3 Key implications for investors

The new reform will have far-reaching implications for foreign investment in Germany. The number of transactions within the scope of the mandatory notification requirement will likely double – if not more. Companies engaged in M&A in many more sectors may have to go through a formal approval process, which may add considerable time to the transaction timetable.

Considering the severe sanctions under German foreign investment rules (including up to five years of imprisonment in case of intentional breach) it is welcome that the draft bill provides more legal certainty than the undefined terms in the FI Screening Regulation. Yet, it is unfortunate that certain definitions still remain extremely broad (e.g. in the healthcare sector) and that the draft bill misses out on addressing additional shareholding increases (at least in instances in which an earlier investment was notified and cleared) as well as public takeover situations.

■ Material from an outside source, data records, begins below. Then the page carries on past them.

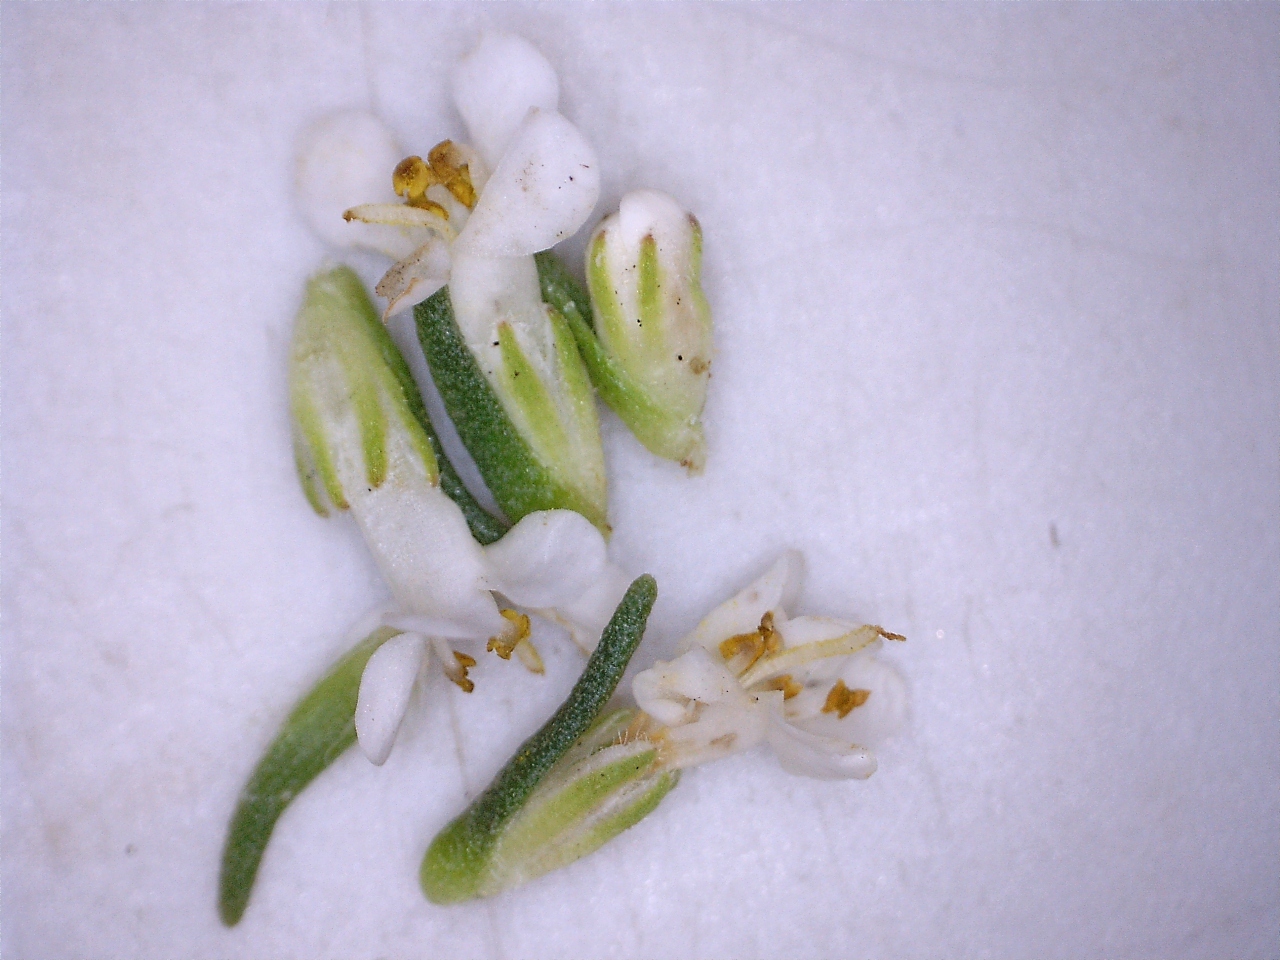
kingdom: Plantae
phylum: Tracheophyta
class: Magnoliopsida
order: Lamiales
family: Scrophulariaceae
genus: Selago
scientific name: Selago diffusa
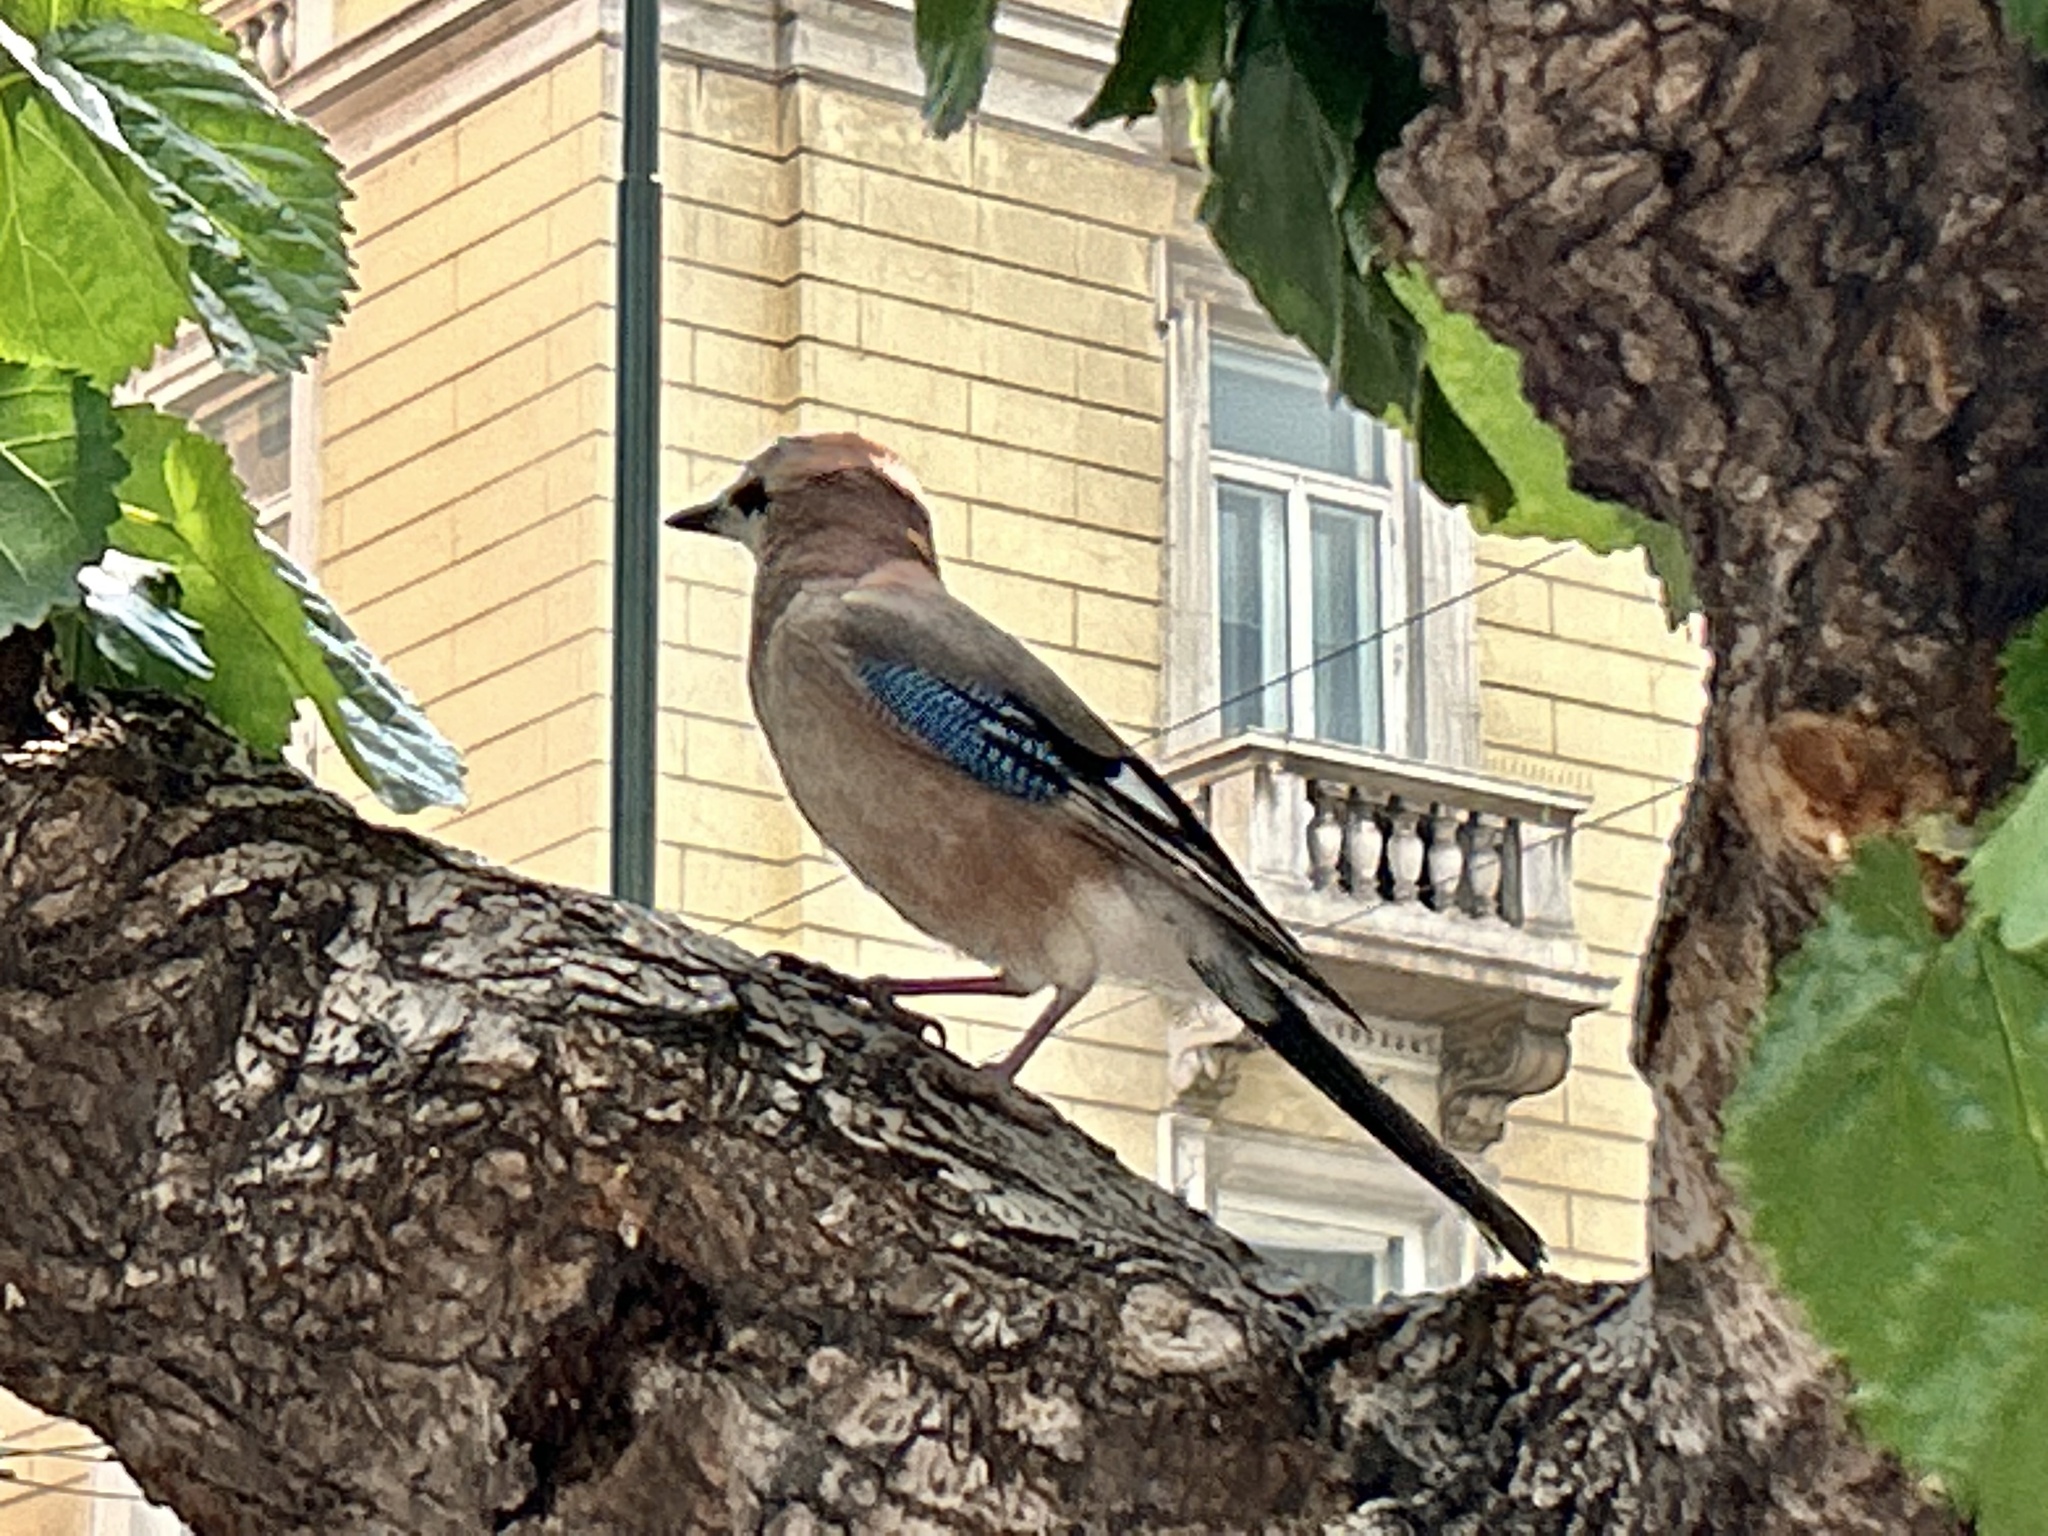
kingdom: Animalia
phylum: Chordata
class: Aves
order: Passeriformes
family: Corvidae
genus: Garrulus
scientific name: Garrulus glandarius
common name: Eurasian jay
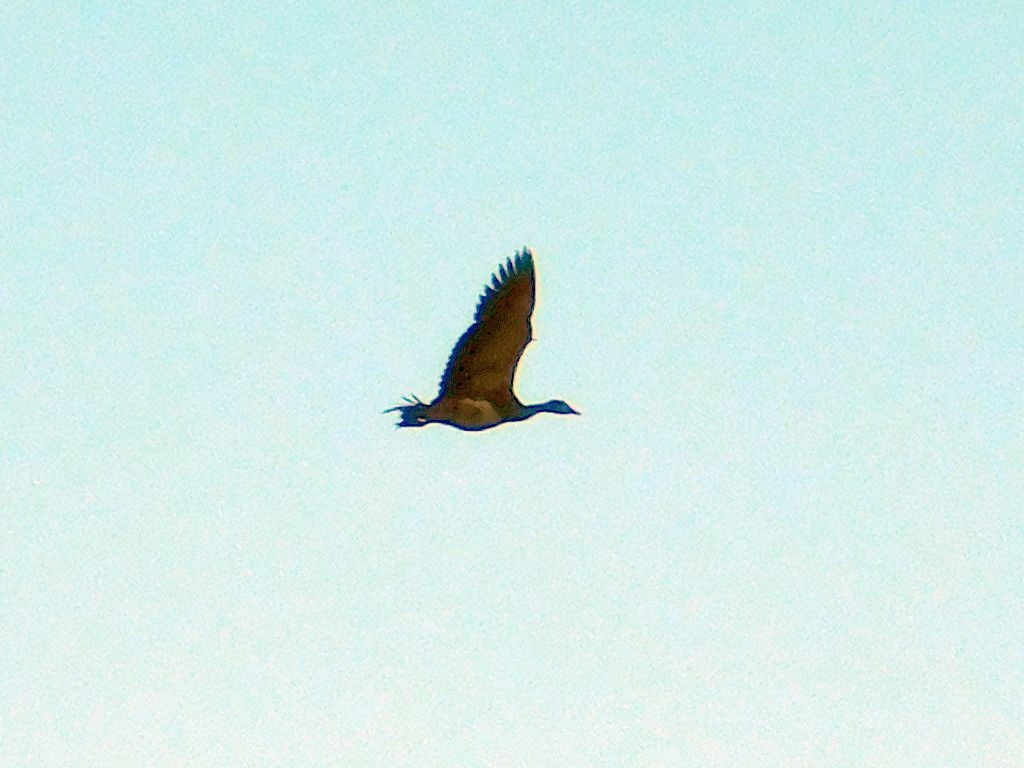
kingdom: Animalia
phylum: Chordata
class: Aves
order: Anseriformes
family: Anatidae
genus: Plectropterus
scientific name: Plectropterus gambensis
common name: Spur-winged goose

While it may take another two months until the reform comes into force, companies engaged in transactions in newly added sensitive sectors should already be considering the scope of the rules carefully, since the BMWi may scrutinise transactions in these sectors under its current ex officio investigation powers.

For successful and smooth investments in German target companies it will be even more essential for foreign investors:

  • to conduct a thorough upfront filing requirement (which will become more onerous under the new rules) and risk analysis under German foreign investment rules;
  • to properly prepare filings, in particular where they relate to sensitive sectors, and to remain open and transparent in proceedings;
  • to carefully assess and proactively disclose the relations and agreements between co-investors;
  • to care for a potentially longer review timetable and adequate risk allocation in the transaction agreements; and
  • to factor in the wider picture, in particular at EU level since, the BMWi will likely change its practice and – going forward – notify all foreign investment applications to the EU coordination mechanism (as opposed to only Phase II).